◆ TASK INSTRUCTIONS:
Return exactly the lines that run from the one containing "X191287400Y-104169200D03*" to the end of the entries, with both ends included.

** DATA IN THIS EXERCISE follows **

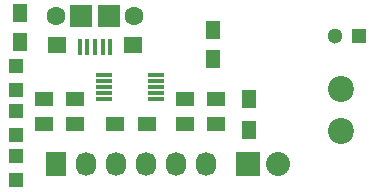
<source format=gts>
G04 #@! TF.FileFunction,Soldermask,Top*
%FSLAX46Y46*%
G04 Gerber Fmt 4.6, Leading zero omitted, Abs format (unit mm)*
G04 Created by KiCad (PCBNEW (2015-01-16 BZR 5376)-product) date 4/3/2015 6:07:08 PM*
%MOMM*%
G01*
G04 APERTURE LIST*
%ADD10C,0.100000*%
%ADD11R,1.300000X1.300000*%
%ADD12C,1.300000*%
%ADD13R,1.250000X1.500000*%
%ADD14R,1.198880X1.198880*%
%ADD15R,1.727200X2.032000*%
%ADD16O,1.727200X2.032000*%
%ADD17R,1.500000X1.300000*%
%ADD18R,1.300000X1.500000*%
%ADD19R,0.400000X1.350000*%
%ADD20C,1.600000*%
%ADD21R,1.600000X1.400000*%
%ADD22R,1.900000X1.900000*%
%ADD23R,2.032000X2.032000*%
%ADD24O,2.032000X2.032000*%
%ADD25C,2.200000*%
%ADD26R,1.400000X0.300000*%
G04 APERTURE END LIST*
D10*
D11*
X200609200Y-96139000D03*
D12*
X198609200Y-96139000D03*
D13*
X171932600Y-96703200D03*
X171932600Y-94203200D03*
X188239400Y-98125600D03*
X188239400Y-95625600D03*
D14*
X171602400Y-106291380D03*
X171602400Y-108389420D03*
X171602400Y-102481380D03*
X171602400Y-104579420D03*
X171602400Y-98671380D03*
X171602400Y-100769420D03*
D15*
X174955200Y-107000000D03*
D16*
X177495200Y-107000000D03*
X180035200Y-107000000D03*
X182575200Y-107000000D03*
X185115200Y-107000000D03*
X187655200Y-107000000D03*
D17*
X188573400Y-103606600D03*
X185873400Y-103606600D03*
X173935400Y-103606600D03*
X176635400Y-103606600D03*
X176635400Y-101498400D03*
X173935400Y-101498400D03*
X182655200Y-103606600D03*
X179955200Y-103606600D03*
X188573400Y-101498400D03*
X185873400Y-101498400D03*
D18*
X191287400Y-101469200D03*
X191287400Y-104169200D03*
D19*
X178282600Y-97137600D03*
X177632600Y-97137600D03*
X176982600Y-97137600D03*
X178932600Y-97129600D03*
X179582600Y-97137600D03*
D20*
X174982600Y-94462600D03*
X181582600Y-94462600D03*
D21*
X181482600Y-96912600D03*
X175082600Y-96912600D03*
D22*
X179482600Y-94462600D03*
X177082600Y-94462600D03*
D23*
X191211200Y-107010200D03*
D24*
X193751200Y-107010200D03*
D25*
X199085200Y-104190800D03*
X199085200Y-100690800D03*
D26*
X179079800Y-99507800D03*
X179079800Y-100007800D03*
X179079800Y-100507800D03*
X179079800Y-101007800D03*
X179079800Y-101507800D03*
X183479800Y-101507800D03*
X183479800Y-101007800D03*
X183479800Y-100507800D03*
X183479800Y-100007800D03*
X183479800Y-99507800D03*
M02*

</source>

** End of DATA IN THIS EXERCISE **

◆ RESPONSE BELOW:
X191287400Y-104169200D03*
D19*
X178282600Y-97137600D03*
X177632600Y-97137600D03*
X176982600Y-97137600D03*
X178932600Y-97129600D03*
X179582600Y-97137600D03*
D20*
X174982600Y-94462600D03*
X181582600Y-94462600D03*
D21*
X181482600Y-96912600D03*
X175082600Y-96912600D03*
D22*
X179482600Y-94462600D03*
X177082600Y-94462600D03*
D23*
X191211200Y-107010200D03*
D24*
X193751200Y-107010200D03*
D25*
X199085200Y-104190800D03*
X199085200Y-100690800D03*
D26*
X179079800Y-99507800D03*
X179079800Y-100007800D03*
X179079800Y-100507800D03*
X179079800Y-101007800D03*
X179079800Y-101507800D03*
X183479800Y-101507800D03*
X183479800Y-101007800D03*
X183479800Y-100507800D03*
X183479800Y-100007800D03*
X183479800Y-99507800D03*
M02*

</source>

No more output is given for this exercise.